Poll: 72% of Floridians support red-light cameras


In 2010, Florida joined the national movement of nearly 30 states by enacting the Mark Wandall Traffic Safety Act, Florida’s red light safety camera program. Now, two years later, on the heels of proven, life saving success, Floridian support of the safety cameras laws is at 72%, reflecting unprecedented confidence in its road and community safety benefits. Conducted by the respected national research firm, FrederickPolls, this recent, statistically relevant survey of Floridian voters is consistent with the polling conducted by the St. Petersburg Times in late 2011.

Perhaps most encouraging to road safety advocates: When asked specifically and even after hearing arguments critical of the safety cameras, 67% of Floridians still want to KEEP the red light safety laws in place.  And, this broad, majority confidence crosses all regions, party, age, ethnicity, and philosophical subgroups of the Florida electorate.

“People from Jacksonville to Miami and all points in between, regardless of political party affiliation, know that red light safety cameras prevent injuries and deaths and make intersections safer,” said David Kelly, Executive Director of the National Coalition for Safer Roads. “And as these programs evolve, people are seeing real life-saving results.”

For example, several cities across Florida, from Apopka to North Miami and Miami Gardens, have seen more than a 60% drop in crashes after installing safety cameras. In Temple Terrace, Florida, they experienced a 67% drop in red light running accidents. In Orlando, during its inaugural year of the program, rear end collisions dropped 20%, and there were no fatalities.

Of course, Florida law enforcement has been a long time advocate of red light programs as instrumental elements in statewide transportation safety. Hillsborough County is yet another example of what has been occurring across Florida. Hillsborough County Sheriff, David Gee, saw red light running become an epidemic in the county, pointing to more than 800 crashes and three fatalities in just a two year period.  Currently and in tandem with implementation of its red light safety camera program, Hillsborough County has experienced an overall reduction in crashes with injuries at 10 intersections where the cameras were placed.

“I think Floridian support of safety cameras is also bolstered by the recognition that safety cameras offer critical assistance to law enforcement in keeping the broader community even safer,” said Sheriff David Gee, Hillsborough County.    

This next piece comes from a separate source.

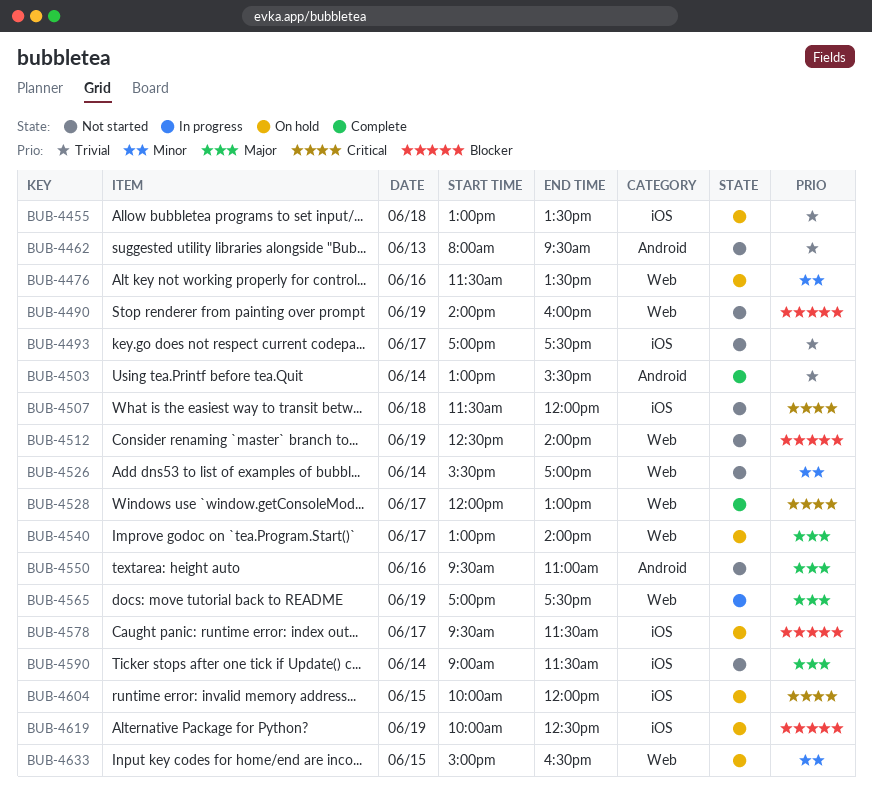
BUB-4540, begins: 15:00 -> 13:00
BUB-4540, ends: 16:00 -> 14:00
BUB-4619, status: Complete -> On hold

  1. You should really mention that the NSCR that paid for this poll was created by ATS, receives almost all of it’s funding from ATS and essentially operates as the PR arm of ATS, the largest red light camera company operating in Florida. This is a very one-sided press release and it is important to cite where the information is coming from. Might also be good to mention that Bradenton(which has had red light cameras for over 2 years now) has seen their crashes go UP after red light cameras were installed. There was also a new study done by USF on red light cameras that was just covered by TBO.com on Sunday:


  2. ATS’ can poll all they want, but the fact is that when people go to vote on red light cameras, they always vote them out.

    I wonder why newspapers and blogs even publish such questionable stuff.

  3. In Nov. 2011 there were 8 public referendums regarding red light cameras. 7 of the 8 voted to get rid of the red light cameras. There are currently 8 states that have outlawed redlight cameras and many cities like Houston and Los Angeles and Colorado Springs and many others have gotten rid of them. Florida’s revenue estimating conference says that in 2012 there will be 2.3 million people who get red light tickets in Florida and the revenue will be $190 million dollars. Yet there are no valid statistics that show any significan change in traffic fatalities.

  4. There are very few drivers (including some Police Officers) that execute a stop as presribed by Law. It’s no wonder Law Enforcement is forced to require new technologies in order to keep our roads safe! I obey the Traffic Laws to the best of my ability. If we all did, we wouldn’t need the cameras.